Em Trombas e Formoso, em 1962, 20 mil títulos foram concedidos aos posseiros. Aliada das Ligas Camponesas, a União dos Lavradores e Trabalhadores Agrícolas do Brasil (ULTAB), conseguiu em 1963 pressionar o governo de Goulart a passar o Estatuto do Trabalhador Rural. Apesar disso, porém, o governo relutava em desafiar diretamente o latifúndio e o imperialismo que o dava suporte. Deixava os latifundiários, muitos dos quais já defensores do golpe militar e do fascismo, armados. Isto também denunciou Julião em carta ao Ministro da Guerra do governo de Goulart, dizendo:

“Se o exército não desarma o latifúndio nem põe fora da lei o capanga sob a alegação de que lhe cumpre manter a propriedade privada da terra estruturada de maneira feudal com todas as injustiças e crueldades, não tem o direito de impedir que os camponeses também se armem para defender a vida e a liberdade que são bens mais sagrados que é o direito de legítima defesa que se reconhece até para os animais.”

A reforma agrária “na lei” não poderia jamais ser aceita, muito menos sendo sabido que jamais se poderia, uma vez conquistadas as reivindicações camponesas, parar o movimento das lutas pelas transformações democráticas no país. O golpe militar tratou, tão logo se deu, de criminalizar a Associação dos Trabalhadores de Trombas e Formoso, as Ligas Camponesas e outros movimentos camponeses que cresciam e desafiavam a ordem vigente. Ativistas políticos e lideranças foram caçados, presos e torturados. Porfírio e Julião foram ambos presos, Alexina Crespo exilou-se e passou a cumprir tarefas de relações internacionais das Ligas. Outros, como Alípio de Freitas, passaram à clandestinidade, lutando contra o regime militar fascista dentro do país. Estudos apontam que mais de 1,6 mil camponeses foram mortos pelos militares.

Assim como era a questão camponesa a mais urgente naquele momento para os democratas e revolucionários, também a reação lhe deu grande importância, atacando as organizações do Movimento Camponês combativo e pensando, assim, dar cabo da luta pela terra como um todo.

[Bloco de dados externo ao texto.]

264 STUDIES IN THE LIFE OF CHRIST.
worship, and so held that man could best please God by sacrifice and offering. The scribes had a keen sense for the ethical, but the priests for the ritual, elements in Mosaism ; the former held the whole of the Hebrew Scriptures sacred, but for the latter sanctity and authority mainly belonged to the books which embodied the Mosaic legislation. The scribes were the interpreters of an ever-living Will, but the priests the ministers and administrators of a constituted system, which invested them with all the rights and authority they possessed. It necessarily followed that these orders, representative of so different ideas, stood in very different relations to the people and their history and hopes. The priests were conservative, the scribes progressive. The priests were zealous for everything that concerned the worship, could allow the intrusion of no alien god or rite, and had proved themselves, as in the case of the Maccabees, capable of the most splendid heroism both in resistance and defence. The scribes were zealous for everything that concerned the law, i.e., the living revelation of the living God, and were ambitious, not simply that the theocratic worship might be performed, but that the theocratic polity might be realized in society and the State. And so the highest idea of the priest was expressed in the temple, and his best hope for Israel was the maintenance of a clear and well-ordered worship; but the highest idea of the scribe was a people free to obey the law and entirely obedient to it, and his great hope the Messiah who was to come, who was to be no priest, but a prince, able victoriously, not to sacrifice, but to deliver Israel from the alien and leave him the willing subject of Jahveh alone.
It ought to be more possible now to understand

O Movimento Camponês combativo não foi derrotado

Apesar das pretensões dos golpistas de 64, o Movimento Camponês combativo jamais foi derrotado e reorganizou-se em torno das reivindicações pela terra e pelo fim do latifúndio, orientando-se de forma ainda mais concreta em torno da luta anti-latifundista e anti-imperialista. Em 2010, Alexina Crespo enviou uma mensagem à reunião ampliada da Comissão Nacional da Liga dos Camponeses Pobres na qual dizia:

“Eu desejo que vocês multipliquem, centupliquem essa organização de vocês para todo o Brasil e, enquanto eu puder ajudar, enquanto eu tiver um alentosinho vou seguir lutando. Não sei como: falando, falando, falando, e até quem sabe uns murros, também posso dar.”

A Liga dos Camponeses Pobres, especificamente, sofre constantemente ataques do latifúndio e da repressão do velho Estado por sua luta consequente na busca da libertação do país das cadeias impostas pela semifeudalidade, pela distribuição das terras para aqueles que nela vivem e trabalham.

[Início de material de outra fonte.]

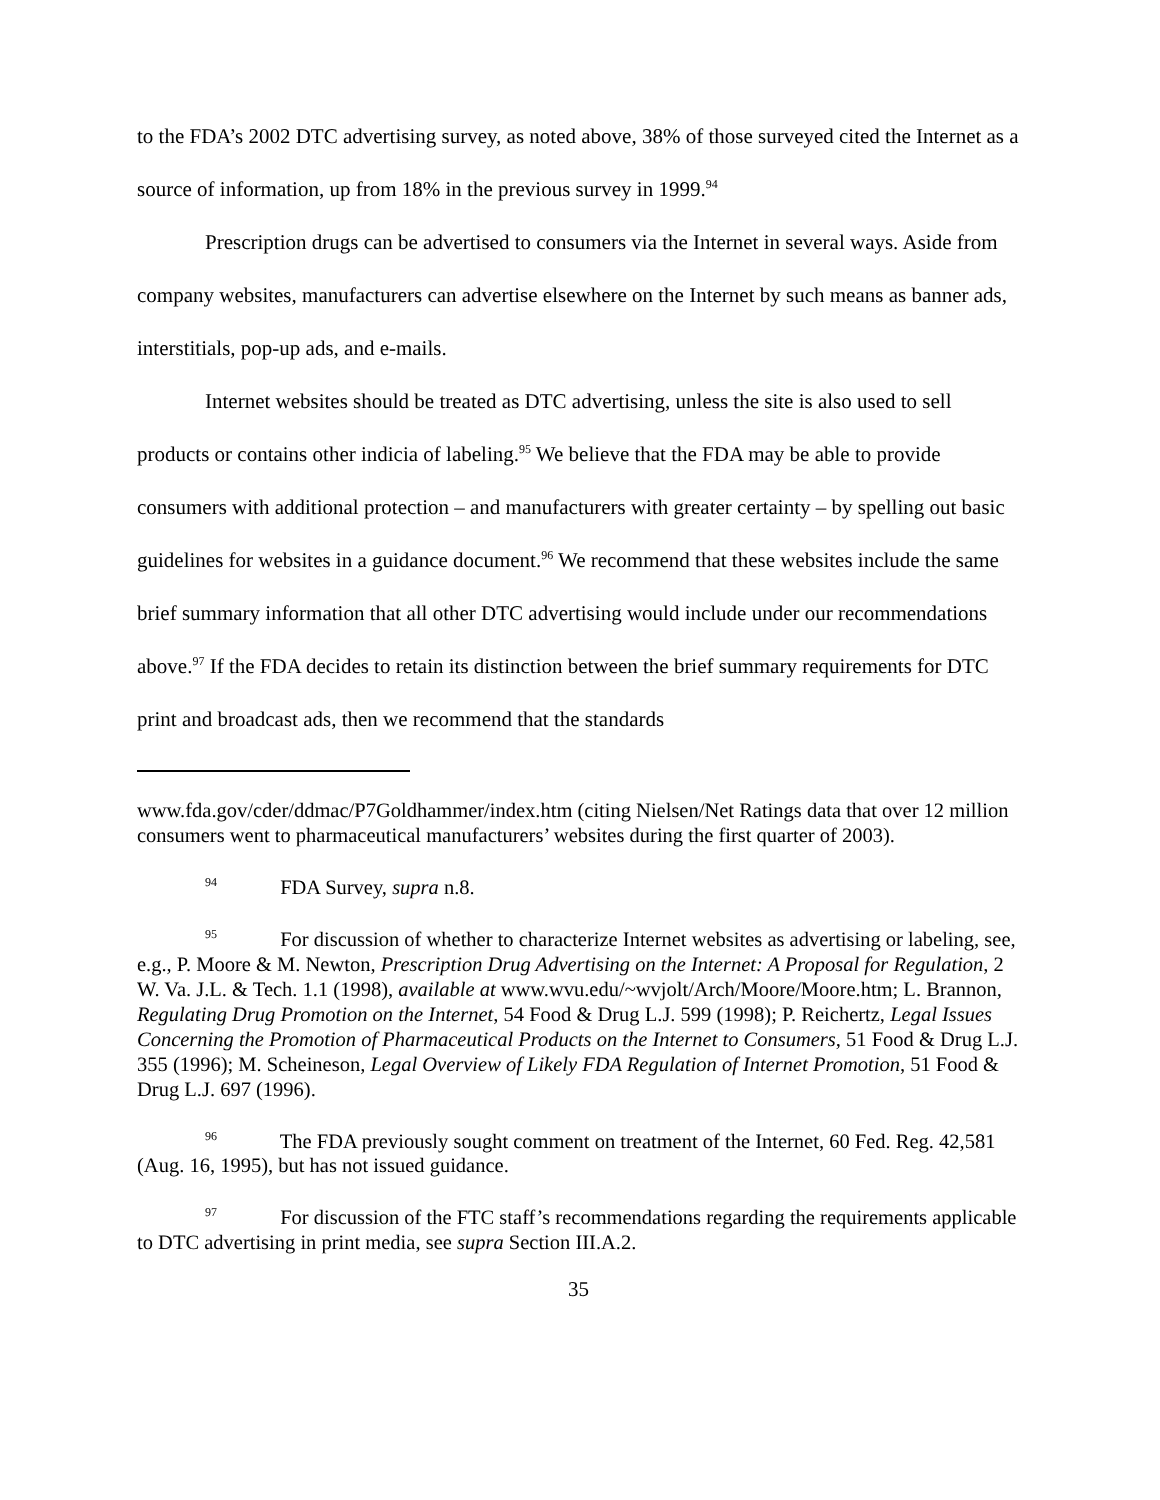to the FDA’s 2002 DTC advertising survey, as noted above, 38% of those surveyed cited the Internet as a source of information, up from 18% in the previous survey in 1999.<sup>94</sup>
Prescription drugs can be advertised to consumers via the Internet in several ways. Aside from company websites, manufacturers can advertise elsewhere on the Internet by such means as banner ads, interstitials, pop-up ads, and e-mails.
Internet websites should be treated as DTC advertising, unless the site is also used to sell products or contains other indicia of labeling.<sup>95</sup> We believe that the FDA may be able to provide consumers with additional protection – and manufacturers with greater certainty – by spelling out basic guidelines for websites in a guidance document.<sup>96</sup> We recommend that these websites include the same brief summary information that all other DTC advertising would include under our recommendations above.<sup>97</sup> If the FDA decides to retain its distinction between the brief summary requirements for DTC print and broadcast ads, then we recommend that the standards
www.fda.gov/cder/ddmac/P7Goldhammer/index.htm (citing Nielsen/Net Ratings data that over 12 million consumers went to pharmaceutical manufacturers’ websites during the first quarter of 2003).
<sup>94</sup> FDA Survey, supra n.8.
<sup>95</sup> For discussion of whether to characterize Internet websites as advertising or labeling, see, e.g., P. Moore & M. Newton, Prescription Drug Advertising on the Internet: A Proposal for Regulation, 2 W. Va. J.L. & Tech. 1.1 (1998), available at www.wvu.edu/~wvjolt/Arch/Moore/Moore.htm; L. Brannon, Regulating Drug Promotion on the Internet, 54 Food & Drug L.J. 599 (1998); P. Reichertz, Legal Issues Concerning the Promotion of Pharmaceutical Products on the Internet to Consumers, 51 Food & Drug L.J. 355 (1996); M. Scheineson, Legal Overview of Likely FDA Regulation of Internet Promotion, 51 Food & Drug L.J. 697 (1996).
<sup>96</sup> The FDA previously sought comment on treatment of the Internet, 60 Fed. Reg. 42,581 (Aug. 16, 1995), but has not issued guidance.
<sup>97</sup> For discussion of the FTC staff’s recommendations regarding the requirements applicable to DTC advertising in print media, see supra Section III.A.2.
35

Como antes, porém, o velho Estado segue defendendo principalmente os interesses dos latifundiários e age como auxiliar de sua reação contra o campesinato. Nenhum dos governos que vieram após o regime militar fascista ousaram desafiar de forma frontal essa velha chaga do país, deixando, assim, as raízes do reacionarismo mais arcaico bem fincadas no peito da nação. 

Ao relembrarmos o golpe de 64, portanto, devemos também lembrar-nos disso: enquanto existir o latifúndio, toda uma classe, uma parcela do povo, o campesinato, especialmente o campesinato pobre, não saberá jamais o que é democracia, não viverá sob uma democracia.